Posts tagged CUTMA
What if I want to leave property or other gifts to a minor?

Making a gift to a minor may be difficult for a number of reasons. The minor may not be legally able to manage the property that you leave for them. In addition, they may not be responsible enough to manage the asset for their long term benefit.

For some, making gifts to their minor children may be a technique to reduce the size of their estate for estate tax purposes. Whatever the reason may be, there are a couple of options for making a gift to a minor that may be suitable depending on your specific situation.

Trusts

Some people decide to use a trust as the primary vehicle for holding and managing property for a minor. The trust has the benefit of having a Trustee who can manage the trust asset and who may be granted the discretion to make distributions to or for the benefit of a minor child. This trust could be established for your child either while you're alive, or it can be set up at the time of your death.

One downside to using a trust, however, is that the cost of maintaining a separate trust for a minor child may be excessive in relation to the value of the assets held in the trust. 

California Uniform Transfers to Minors Act

Where the gift to minor person is relatively small, using a custodial account under the California Uniform Transfers to Minors Act (CUTMA) may be more attractive. Generally, the gift is held by the Custodian you select until the minor child reaches a specified age.

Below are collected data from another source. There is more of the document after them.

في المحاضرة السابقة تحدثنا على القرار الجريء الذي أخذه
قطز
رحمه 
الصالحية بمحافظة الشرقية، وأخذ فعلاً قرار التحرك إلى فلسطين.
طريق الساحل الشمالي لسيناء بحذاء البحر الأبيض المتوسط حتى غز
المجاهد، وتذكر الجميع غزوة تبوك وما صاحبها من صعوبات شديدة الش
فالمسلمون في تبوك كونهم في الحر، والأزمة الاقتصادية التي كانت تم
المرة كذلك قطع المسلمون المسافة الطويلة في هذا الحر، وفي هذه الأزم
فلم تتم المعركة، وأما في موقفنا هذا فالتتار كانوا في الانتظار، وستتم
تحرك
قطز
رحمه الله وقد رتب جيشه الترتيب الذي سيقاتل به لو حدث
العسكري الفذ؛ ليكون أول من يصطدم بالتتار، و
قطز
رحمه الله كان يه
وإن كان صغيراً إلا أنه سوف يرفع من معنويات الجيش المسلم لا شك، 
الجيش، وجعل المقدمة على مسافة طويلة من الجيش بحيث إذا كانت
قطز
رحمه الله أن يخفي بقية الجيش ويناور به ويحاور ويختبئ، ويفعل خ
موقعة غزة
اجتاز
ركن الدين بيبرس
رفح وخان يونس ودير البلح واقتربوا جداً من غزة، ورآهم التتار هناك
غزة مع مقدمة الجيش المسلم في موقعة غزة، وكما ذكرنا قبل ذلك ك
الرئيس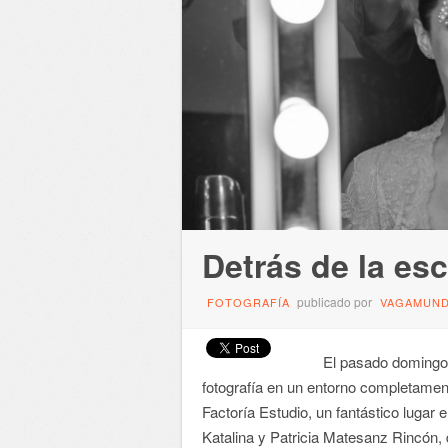
Detrás de la es
publicado por
FOTOGRAFÍA
VAGAMUN
El pasado domingo asi
fotografía en un entorno completamen
Factoría Estudio, un fantástico lugar
Katalina y Patricia Matesanz Rincón, d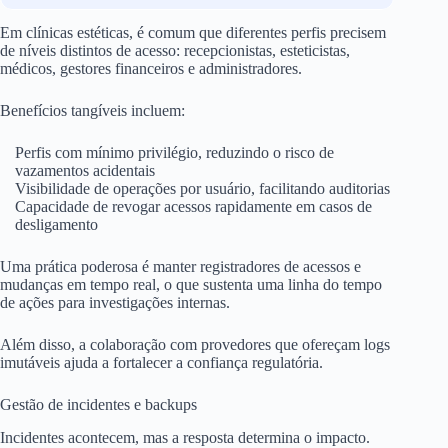
Em clínicas estéticas, é comum que diferentes perfis precisem
de níveis distintos de acesso: recepcionistas, esteticistas,
médicos, gestores financeiros e administradores.
Benefícios tangíveis incluem:
Perfis com mínimo privilégio, reduzindo o risco de
vazamentos acidentais
Visibilidade de operações por usuário, facilitando auditorias
Capacidade de revogar acessos rapidamente em casos de
desligamento
Uma prática poderosa é manter registradores de acessos e
mudanças em tempo real, o que sustenta uma linha do tempo
de ações para investigações internas.
Além disso, a colaboração com provedores que ofereçam logs
imutáveis ajuda a fortalecer a confiança regulatória.
Gestão de incidentes e backups
Incidentes acontecem, mas a resposta determina o impacto.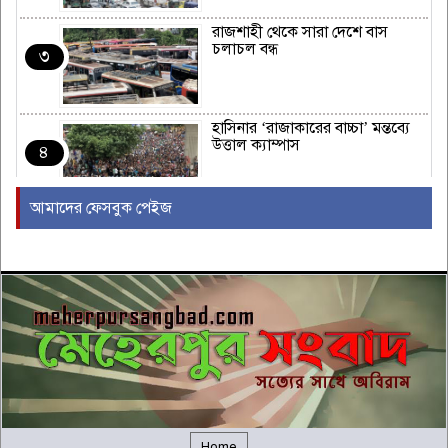
রাজশাহী থেকে সারা দেশে বাস
চলাচল বন্ধ
৩
হাসিনার ‘রাজাকারের বাচ্চা’ মন্তব্যে
উত্তাল ক্যাম্পাস
৪
আমাদের ফেসবুক পেইজ
ইরাকের নবনির্বাচিত প্রধানমন্ত্রীর সঙ্গে
আজ বৈঠকে বসছেন ট্রাম্প
৫
বন্যায় সাপের উপদ্রব বাড়ছে, চট্টগ্রামে
৭ দিনে কামড়ের শিকার ৯৩ জন
৬
গালর্স কলেজে শিক্ষকতা করায় পদ
হারালেন কুষ্টিয়া জেলা জামায়াতের
৭
Home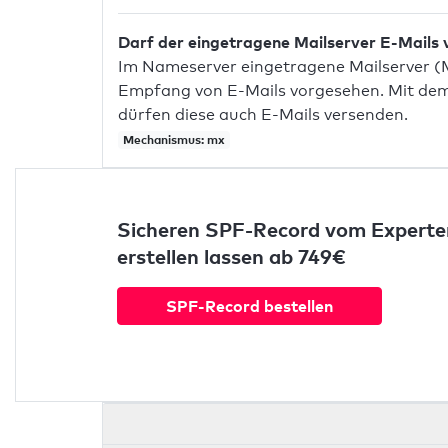
Darf der eingetragene Mailserver E-Mails
Im Nameserver eingetragene Mailserver (
Empfang von E-Mails vorgesehen. Mit dem 
dürfen diese auch E-Mails versenden.
Mechanismus: mx
Sicheren SPF-Record vom Experte
erstellen lassen ab 749€
SPF-Record bestellen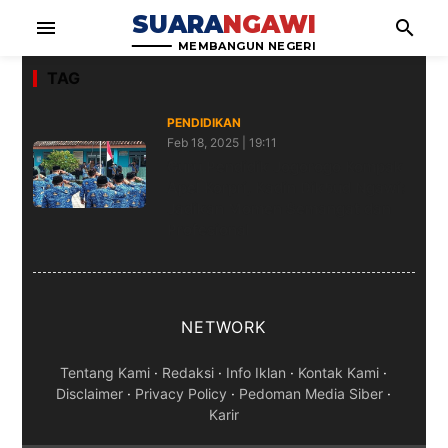
SUARA
NGAWI
menu
search
MEMBANGUN NEGERI
TAG
PENDIDIKAN
Feb 18, 2025 | 19:11
Guru Pendidik Jogorogo Kompak
Apel Korpri, Kadin Dikbud Ngawi:
Jadikan Momen Semangat dan
Profesional
NETWORK
Tentang Kami
·
Redaksi
·
Info Iklan
·
Kontak Kami
·
Disclaimer
·
Privacy Policy
·
Pedoman Media Siber
·
Karir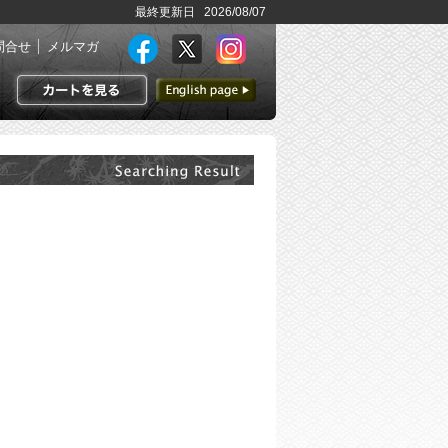
最終更新日 2026/08/07
問合せ
メルマガ
英語ページへ
カートを見る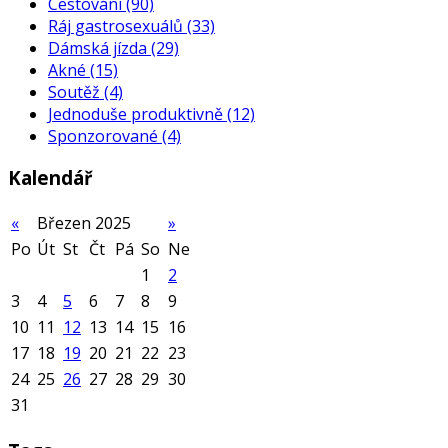
Cestování
(90)
Ráj gastrosexuálů
(33)
Dámská jízda
(29)
Akné
(15)
Soutěž
(4)
Jednoduše produktivně
(12)
Sponzorované
(4)
Kalendář
«
Březen 2025
»
Po
Út
St
Čt
Pá
So
Ne
1
2
3
4
5
6
7
8
9
10
11
12
13
14
15
16
17
18
19
20
21
22
23
24
25
26
27
28
29
30
31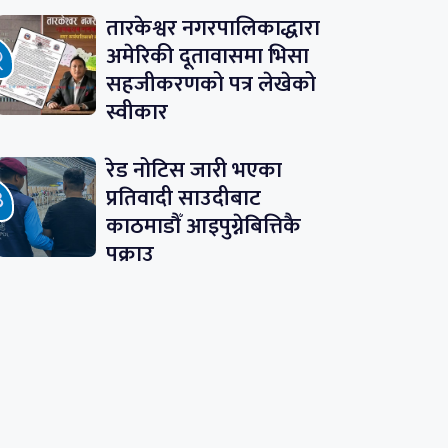
तारकेश्वर नगरपालिकाद्धारा
अमेरिकी दूतावासमा भिसा
सहजीकरणको पत्र लेखेको
स्वीकार
रेड नोटिस जारी भएका
प्रतिवादी साउदीबाट
काठमाडौँ आइपुग्नेबित्तिकै
पक्राउ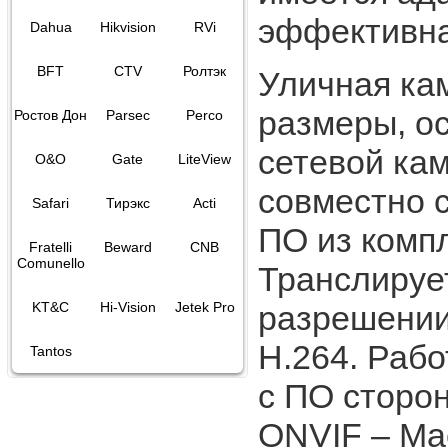
эффективна
Dahua
Hikvision
RVi
BFT
CTV
Ролтэк
Уличная ка
размеры, о
Ростов Дон
Parsec
Perco
сетевой ка
O&O
Gate
LiteView
совместно 
Safari
Тирэкс
Acti
ПО из комп
Fratelli
Beward
CNB
Comunello
Транслирует
разрешении
KT&C
Hi-Vision
Jetek Pro
H.264. Раб
Tantos
с ПО сторо
ONVIF – Mac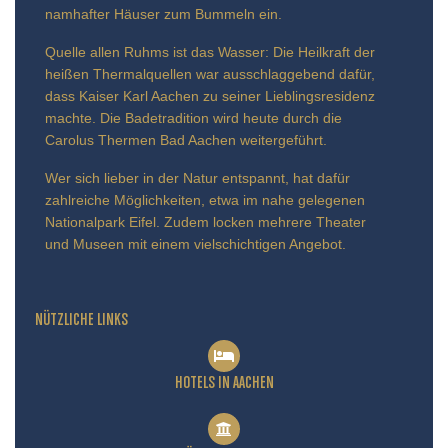
namhafter Häuser zum Bummeln ein.
Quelle allen Ruhms ist das Wasser: Die Heilkraft der
heißen Thermalquellen war ausschlaggebend dafür,
dass Kaiser Karl Aachen zu seiner Lieblingsresidenz
machte. Die Badetradition wird heute durch die
Carolus Thermen Bad Aachen weitergeführt.
Wer sich lieber in der Natur entspannt, hat dafür
zahlreiche Möglichkeiten, etwa im nahe gelegenen
Nationalpark Eifel. Zudem locken mehrere Theater
und Museen mit einem vielschichtigen Angebot.
NÜTZLICHE LINKS
HOTELS IN AACHEN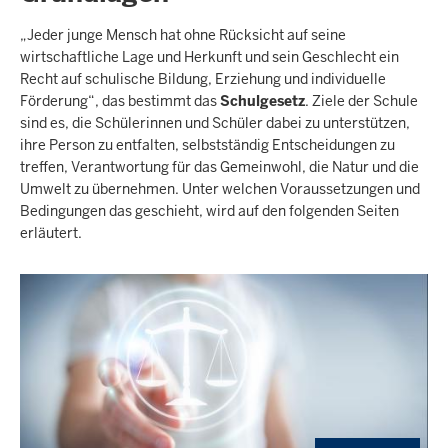
„Jeder junge Mensch hat ohne Rücksicht auf seine
wirtschaftliche Lage und Herkunft und sein Geschlecht ein
Recht auf schulische Bildung, Erziehung und individuelle
Förderung“, das bestimmt das
Schulgesetz
. Ziele der Schule
sind es, die Schülerinnen und Schüler dabei zu unterstützen,
ihre Person zu entfalten, selbstständig Entscheidungen zu
treffen, Verantwortung für das Gemeinwohl, die Natur und die
Umwelt zu übernehmen. Unter welchen Voraussetzungen und
Bedingungen das geschieht, wird auf den folgenden Seiten
erläutert.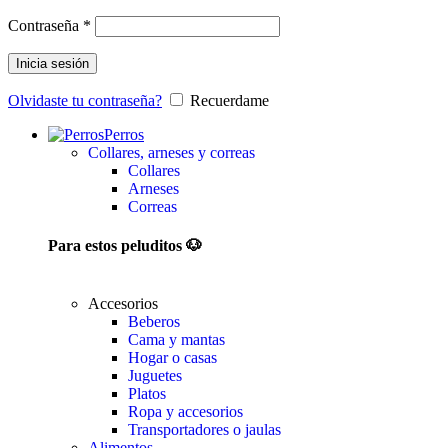
Contraseña
*
Inicia sesión
Olvidaste tu contraseña?
Recuerdame
Perros
Collares, arneses y correas
Collares
Arneses
Correas
Para estos peluditos 🐶
Accesorios
Beberos
Cama y mantas
Hogar o casas
Juguetes
Platos
Ropa y accesorios
Transportadores o jaulas
Alimentos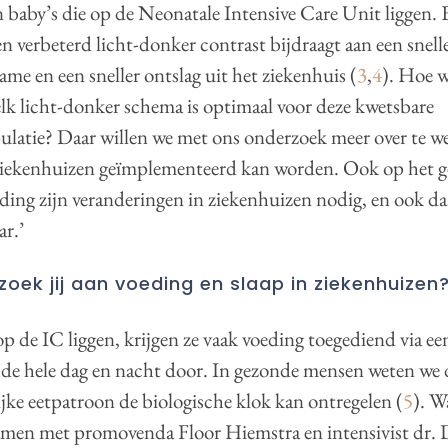
 baby’s die op de Neonatale Intensive Care Unit liggen. Er
n verbeterd licht-donker contrast bijdraagt aan een snell
me en een sneller ontslag uit het ziekenhuis (
3
,
4
). Hoe w
elk licht-donker schema is optimaal voor deze kwetsbare
ulatie? Daar willen we met ons onderzoek meer over te 
 ziekenhuizen geïmplementeerd kan worden. Ook op het g
ding zijn veranderingen in ziekenhuizen nodig, en ook da
r.’
oek jij aan voeding en slaap in ziekenhuizen
p de IC liggen, krijgen ze vaak voeding toegediend via e
de hele dag en nacht door. In gezonde mensen weten we d
jke eetpatroon de biologische klok kan ontregelen (
5
). W
amen met promovenda Floor Hiemstra en intensivist dr.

Figuring out the best way to transfer your assets to minor beneficiaries can be challenging. Most people grapple with the desire to provide for the child but not grant unfettered access in a way that would cause the minor to lose motivation in pursuing his or her own life goals. Estate planning lawyers can provide helpful insights on how to structure such a gift.

What are assets with beneficiary designations and how should they be treated?

One vital part of the estate planning process is making sure that assets with beneficiary designations are updated to be consistent with the other provisions of your estate planning documents. In general, this means that you want these assets to be distributed in a manner that is similar to how the other assets in your trust are distributed.

Assets with Beneficiary Designations

Generally, assets with beneficiary designations include life insurance policies, retirement accounts (such as IRAs and 401ks), as well as Pay-on-Death (aka "POD") accounts. 

Married Persons

In cases where spouses are married, it is often beneficial to have each spouse name one another as the primary beneficiary of retirement accounts. This gives a spouse the chance to inherit the other spouse's retirement account and continue the tax-deferred growth of that asset. In this scenario, usually the couples' joint living trust will be named as the secondary beneficiary on the retirement account.

Naming Minors as Beneficiaries

If your plan calls for naming minors as beneficiaries, you will want to make sure that the forms provide that the money will be held in a custodial account (often called "CUTMA" accounts) until a certain specified age (usually between 18 and 25). Without having such a provision, it's possible that a special person has to be appointed by a Court to receive and account for the money.

For some of you, especially those of you who have been diligent in contributing towards your retirement accounts, these types of assets can represent a significant portion of your assets. By planning properly, you not only ensure that the proper people receive these assets, but also significantly reduce potential tax consequences.

How do I maintain control over property I give away?

A basic function of estate planning is to make sure the people or organizations that you want to receive your property actually receives it, but have you really thought about how that would work? Would you just give a lump sum to your teenage son or daughter? If you left money for a charity, how would you know they are using it in the way that you want? What if a person you wanted to leave something to passed away before you--who would get it then? If you have a business, will your partners buy you out? Or, will your family join the business and work in it?

Some Basic Techniques

As a general rule, I think the "KISS" method works quite well in estate planning. (KISS = "Keep It Simple, Stupid") The more complications that get introduced to a distribution scheme, often the more failure points you may be introducing. That being said, there are some basic, tried and true techniques that work and are often good to implement. Here are some of them:

  1. Leaving gifts to a young beneficiary in a trust that call for distributions at various ages. Or, if the amounts are rather small, utilizing "CUTMA" to hold the property for the beneficiary until he or she reaches a certain age.
  2. Utilizing a marital trust to hold property for your spouse to give him or her lifetime enjoyment of those assets, but also ensure that specified beneficiaries (often children) will receive whatever is leftover.
  3. Providing that where a named beneficiary fails to outlive you, the property going to that person will get distributed among his descendants. This is a commonly used provision where you want to benefit not just the beneficiary you've named, but also that person's family.

If you engage an estate planning lawyer, you will undoubtedly face one or more of these concepts depending on your situation (e.g., whether you are in a relationship or have children).